Yapılacak iş:
Okuma metnine göre insanoğlunun özgüveni hangi şartla başarının anahtarıdır?

YÜZYILLIK ZİNCİRLERİ KIRMA VE KÖKLÜ ÇÖZÜME ODAKLANMA ZAMANI

Süleyman Uğurlu

Hakikat o dur ki insanoğlu, gerçek manada arzuladığı bir şeye ulaşmada oldukça mahirdir. İmkânsız gibi görünen ya da birilerinin imkânsız olarak gördüğü şeyleri başaran nice şahıslar ve topluluklar, tarih kitaplarına geçmiştir.

Bu özgüven, -insanoğlunun kendisine çizilen sınırlarda kalması kaydıyla- başarının anahtarıdır. Sınırlar aşıldığında ise başarı, doğal olarak hüsrana dönüşecektir. Zira Allah’ın eşya üzerindeki tahakkümü mutlaktır. “Allah’ın sünnetinde bir değişiklik bulamazsın” ilahi hatırlatmasını dikkatlice incelediğimizde; Allah’ın her şeye bir ölçü koyduğunu görecek ve bu güç karşısında teslim olmaktan başka çareniz olmadığını anlayacaksınız.

Verilen malzeme:
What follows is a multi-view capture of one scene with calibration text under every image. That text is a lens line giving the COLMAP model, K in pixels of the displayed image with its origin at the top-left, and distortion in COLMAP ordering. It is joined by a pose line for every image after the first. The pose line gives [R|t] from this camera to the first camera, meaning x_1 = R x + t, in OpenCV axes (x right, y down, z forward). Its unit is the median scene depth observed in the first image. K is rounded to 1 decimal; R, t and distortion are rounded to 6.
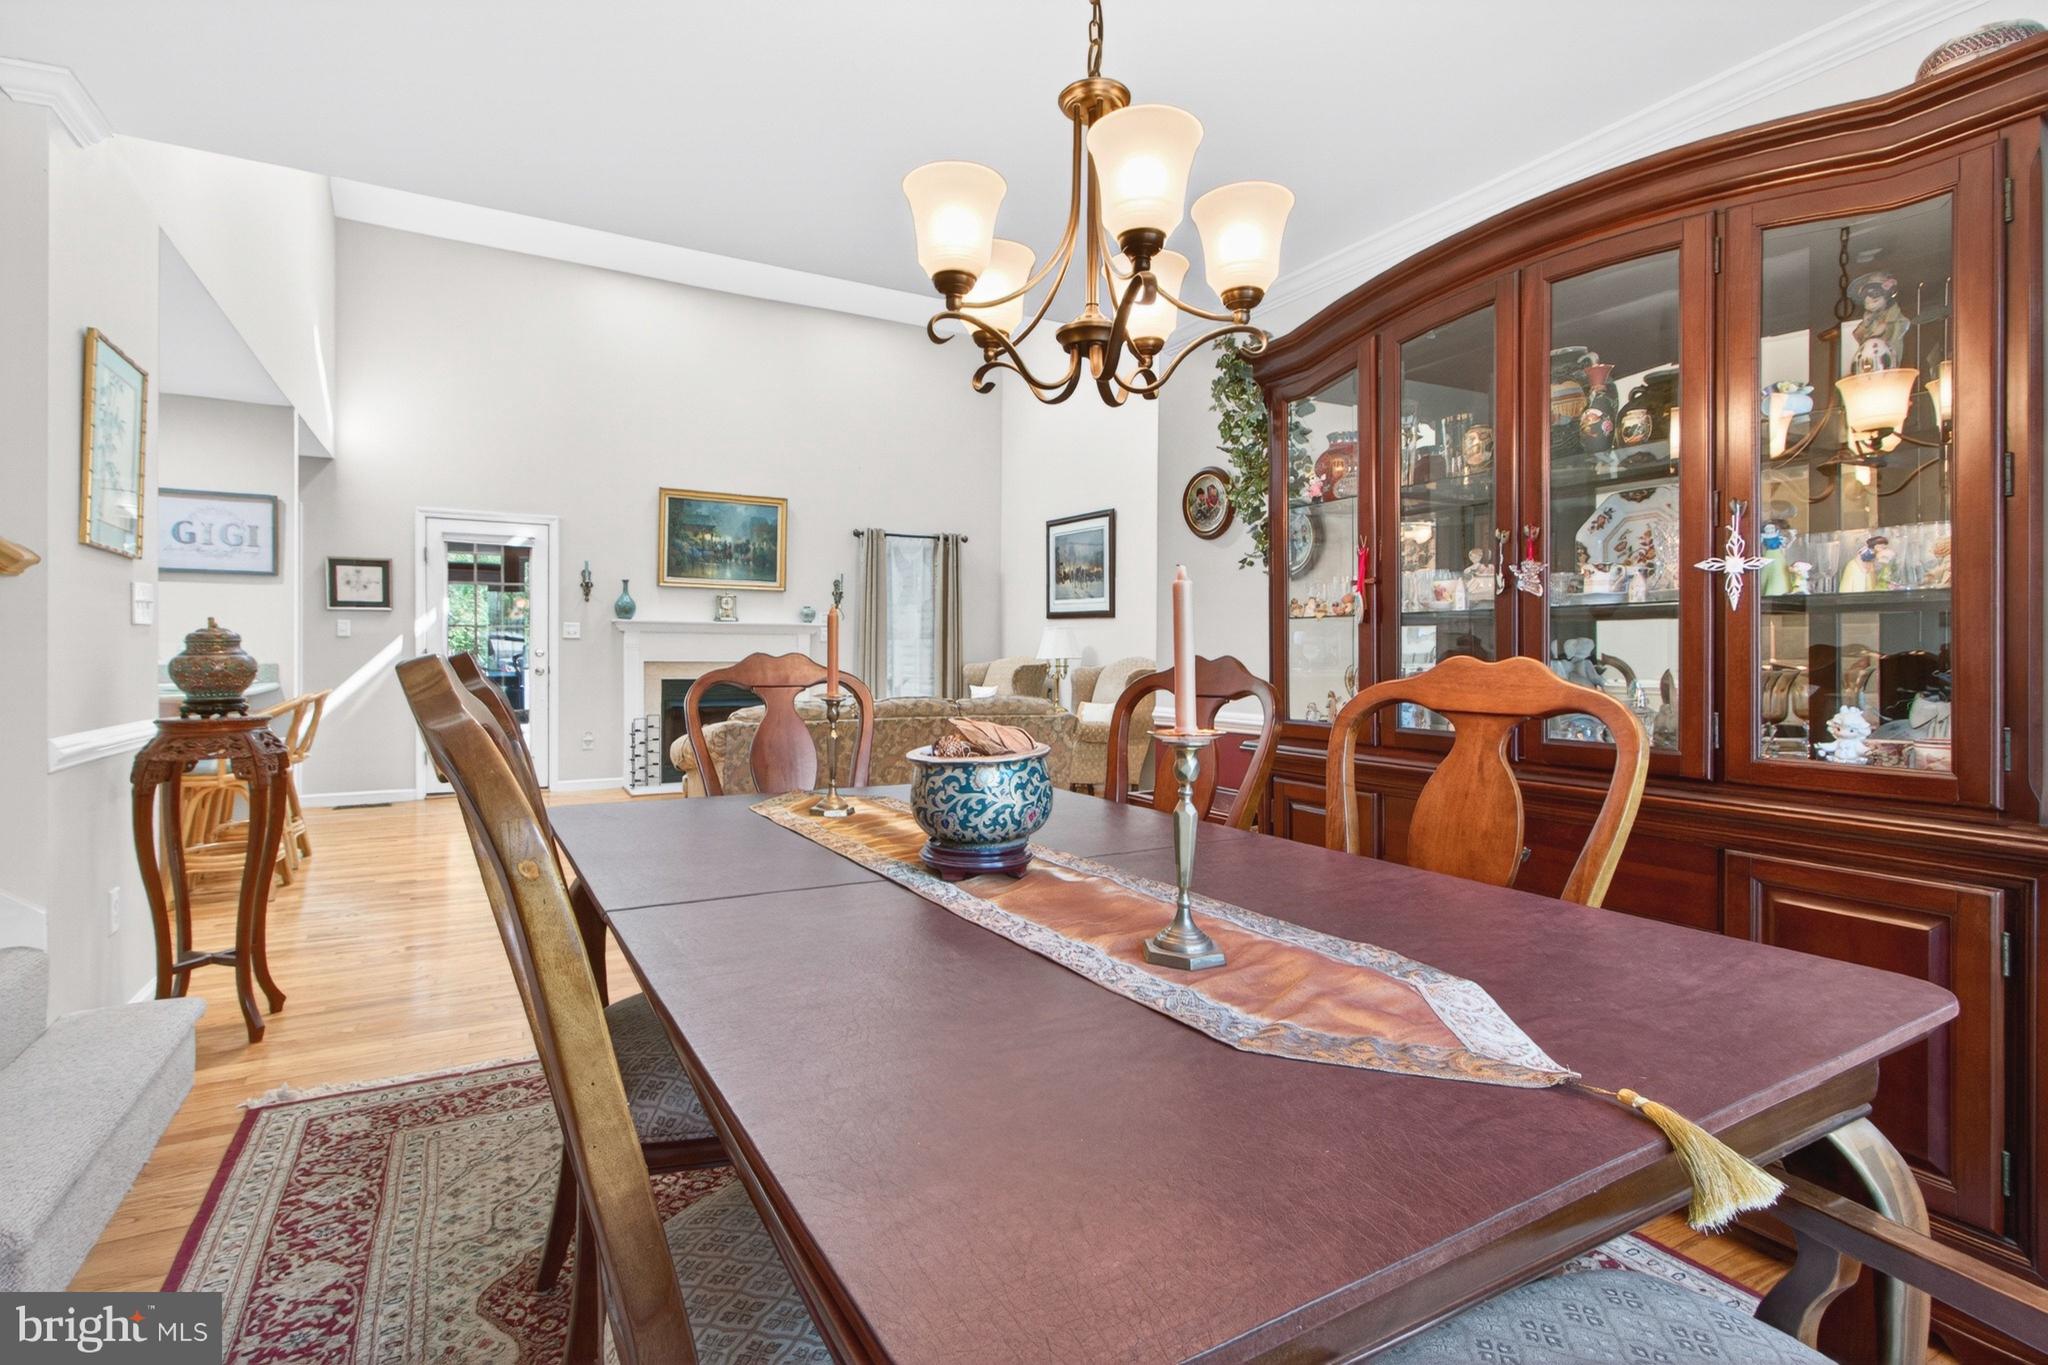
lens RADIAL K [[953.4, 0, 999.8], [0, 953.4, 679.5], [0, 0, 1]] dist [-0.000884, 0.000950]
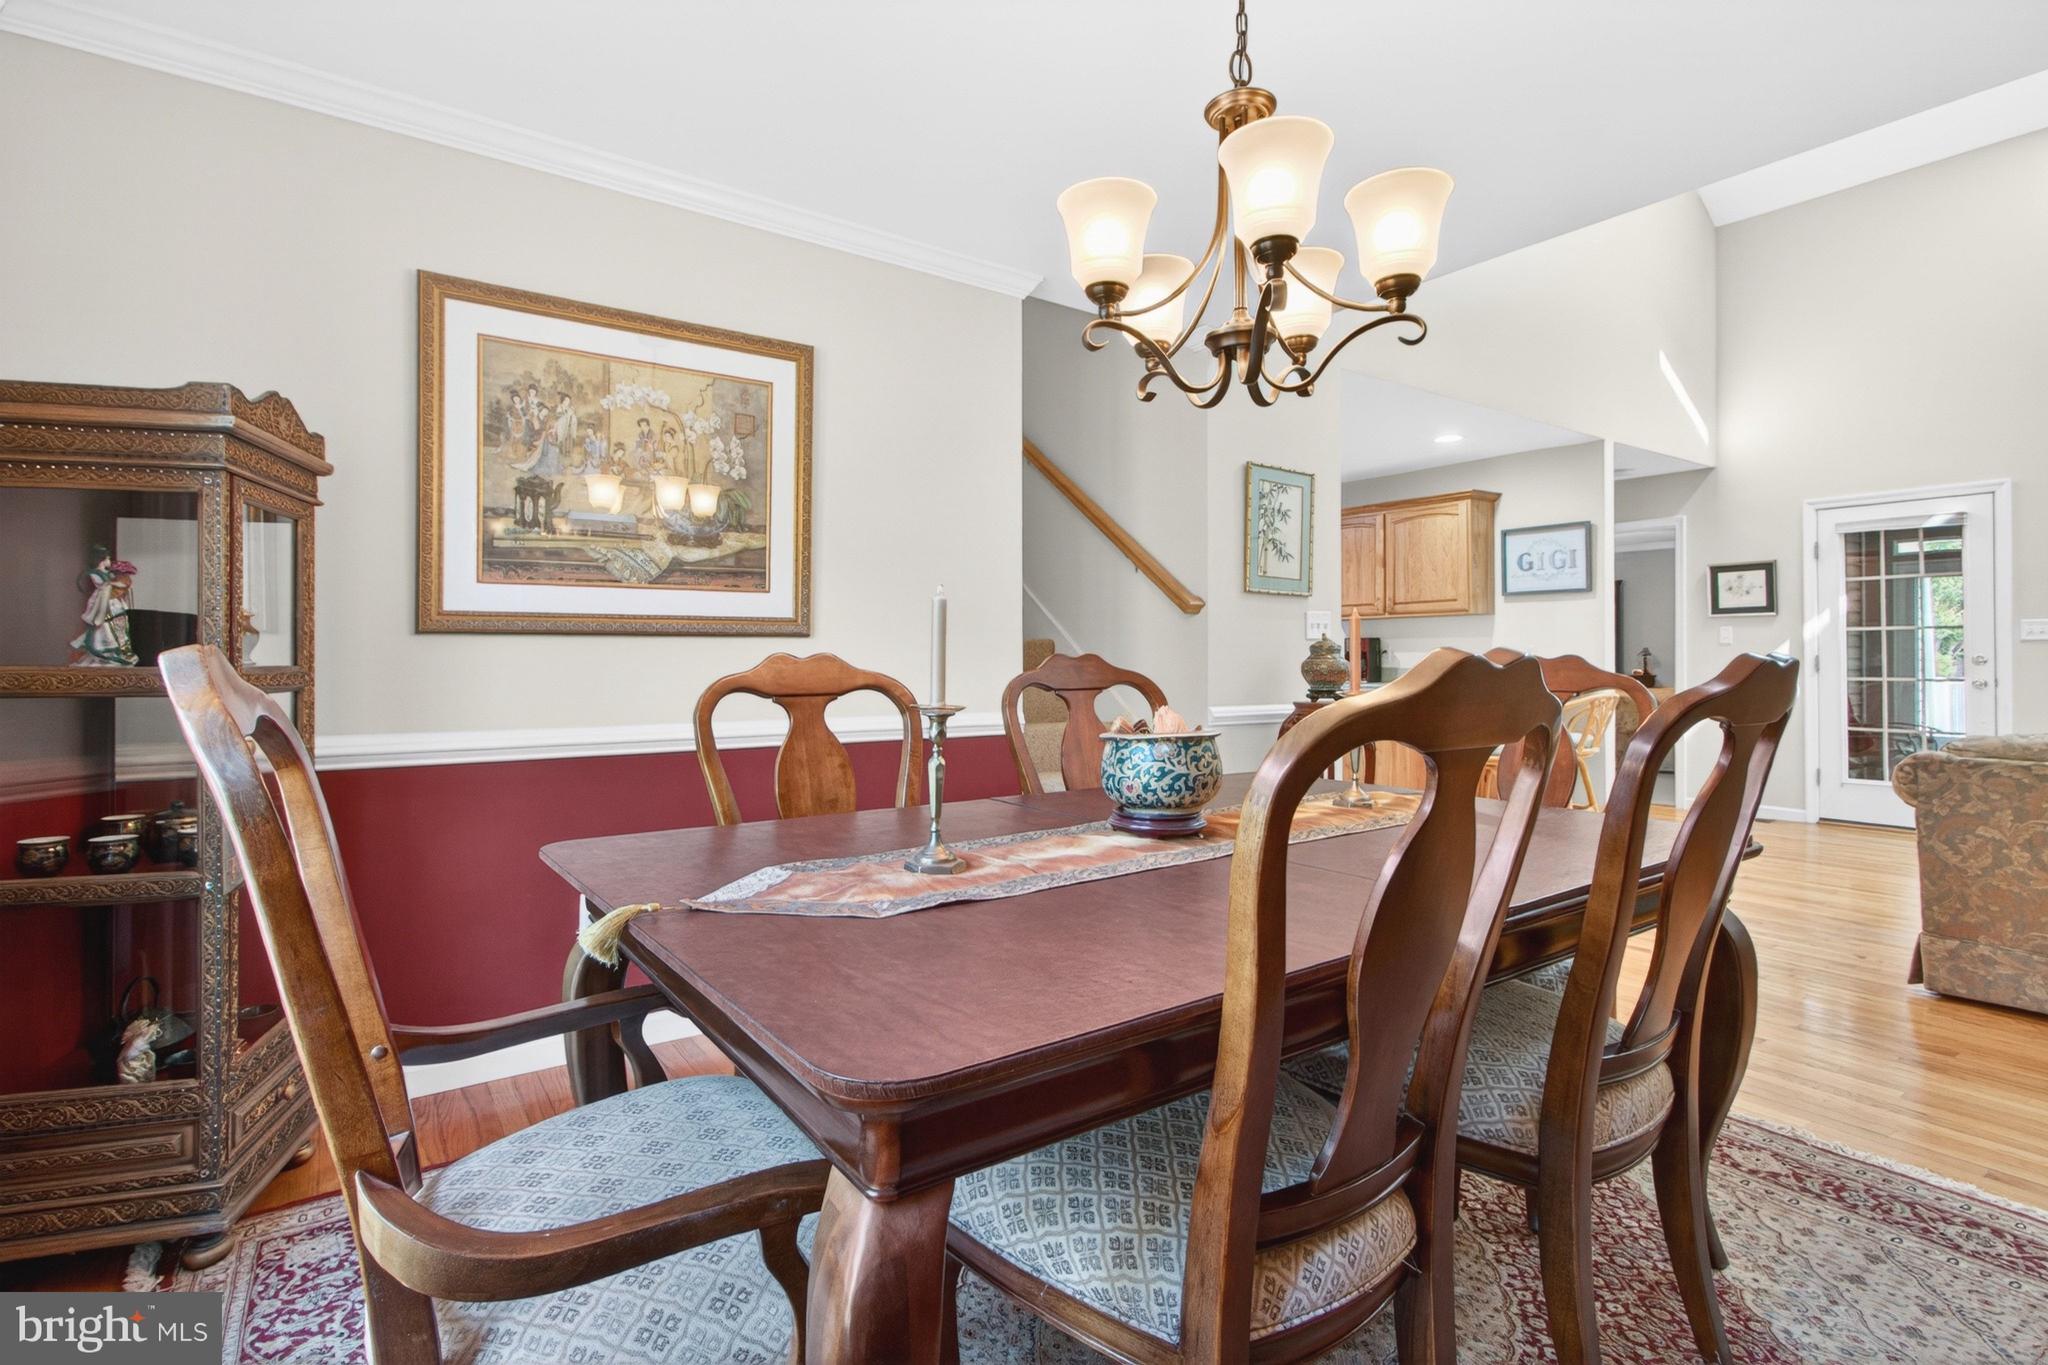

Yazılı cevap:
İnsanoğlunun kendisine çizilen sınırlarda kalması şartıyla.